Ces vertus espérées, à quoi les appliquer puisqu’il ne s’agit plus de bataille aux frontières ? Buts de guerre, disait-on jadis, c’est aujourd’hui de sens que l’on parle, sens à donner à des opérations sur lesquelles plane toujours, fût-ce petitement, l’ombre de la mort. Vaincre l’ennemi n’a plus cours, il faut s’attaquer au malheur du monde. Ce sens-là, Éric Bonnemaison le revendique haut et fort. Où que ce soit, c’est « l’espoir d’un monde meilleur » qui inspire nos œuvres militaires, la solidarité avec les miséreux et, par exemple, « le souverain bien » des Afghans. Nos actions extérieures sont actions de charité. Sans doute le général ne prononce-t-il pas le mot, devenu obscène. Il en emploie un autre, au demeurant plus fort : l’amour, « fil rouge » de son ouvrage (1).
Celui-ci ne se limite pas à ces très hautes considérations. On en trouve d’autres, fort pertinentes, sur les conditions impossibles dans lesquelles sont engagées nos forces et que résume le concept d’asymétrie. Le combat de l’irrégulier et plus encore celui du terroriste ressortit à la physique quantique, monde où les principes de la physique classique sont inopérants. Si cette comparaison a de quoi intriguer le « cornichon » candidat à Saint-Cyr, une autre lui sera plus accessible : deux équipes disputent un match sur un stade, l’une joue au football, l’autre au rugby, mais l’acteur principal n’est ni l’une ni l’autre, c’est le public. La subtilité de ces images amène à regretter une faiblesse : la présentation, certes marginale, qu’Éric Bonnemaison fait de l’islam est sommaire et conforme à la vulgate que les médias diffusent (2).
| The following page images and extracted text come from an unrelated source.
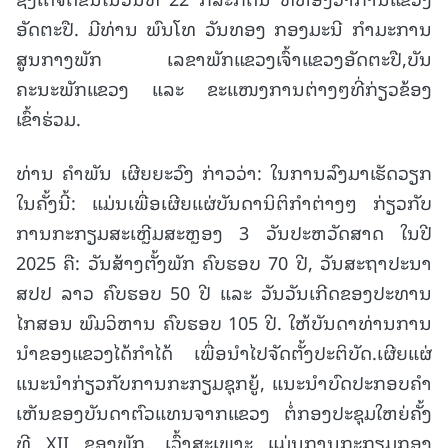
ອັດຕະປື. ມີທ່ານ ພົນໂທ ວັນທອງ ກອງມະນີ ກຳມະການ
ສູນກາງພັກ
ເລຂາພັກແຂວງເຈົ້າແຂວງອັດຕະປື,ບັນ
ຄະນະພັກແຂວງ ແລະ ຂະແໜງການຕ່າງໆທີ່ກ່ຽວຂ້ອງ
ເຂົ້າຮ່ວມ.
ທ່ານ ຄໍາພັນ ເຜີຍຍະວົງ ກ່າວວ່າ: ໃນການລົງມາເຮັດວຽກ
ໃນຄັ້ງນີ້: ແມ່ນເພື່ອເຜີຍແຜ່ບັນດານິຕິກໍາຕ່າງໆ ກ່ຽວກັບ
ການກະກຽມສະເຫຼີມສະຫຼອງ 3 ວັນປະຫວັດສາດ ໃນປີ
2025 ຄື: ວັນສ້າງຕັ້ງພັກ ຄົບຮອບ 70 ປີ, ວັນສະຖາປະນາ
ສປປ ລາວ ຄົບຮອບ 50 ປີ ແລະ ວັນວັນເກີດຂອງປະທານ
ໄກສອນ ພົມວິຫານ ຄົບຮອບ 105 ປີ. ໃຫ້ບັນດາທ່ານການ
ນໍາຂອງແຂວງໄດ້ກໍາໄດ້ ເພື່ອນໍາໄປຈັດຕັ້ງປະຕິບັດ.ເຜີຍແຜ່
ແນະນໍາກ່ຽວກັບການກະກຽມຊຸກຍູ້, ແນະນໍາບົດປະກອບຄໍາ
ເຫັນຂອງບັນດາຕົວແທນຈາກແຂວງ ຕໍ່ກອງປະຊຸມໃຫຍ່ຄັ້ງ
ທີ XII ຂອງພັກ. ເວົ້າສະເພາະ ແມ່ນການກະກຽມກອງ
La dialectique régulier-irrégulier est riche. Elle soulève une question majeure que l’auteur, sans la traiter explicitement, aborde à plusieurs reprises. Peut-on et doit-on choisir sa guerre ? La question paraît vaine, elle ne l’est pas. C’est de la réponse qu’on lui a donnée qu’est née la civilisation. La guerre régulière est un choix essentiel qui fait de la guerre irrégulière une « friponnerie ». L’auteur voit très bien cela. Il se refuse à s’y engager complètement. Il va même jusqu’à brocarder (p. 5) la « naïveté confondante » des anciens, qui croyaient pouvoir circonscrire la guerre en un champ clos. On comprend sa prudence : le guerrier civilisé devrait, pour rester conséquent, refuser de s’engager dans des combats sans bornes. Dès lors que l’auteur s’interdisait cette désertion, sa démarche rigoureuse ne pouvait que l’amener là où il est arrivé, aux lisières de la sainteté. Séminariste ou cyrard, même combat ? Le rituel saint-cyrien le suggère : – À genoux, les hommes ! – Debout, les officiers !
(1) Parmi les objets d’amour, l’auteur, sans y insister, place la Patrie. Peut-être se sent-il contraint à cette évocation désuète.
(2) Ainsi p. 88 et 89, qui contiennent sur la notion de qitâl une erreur manifeste.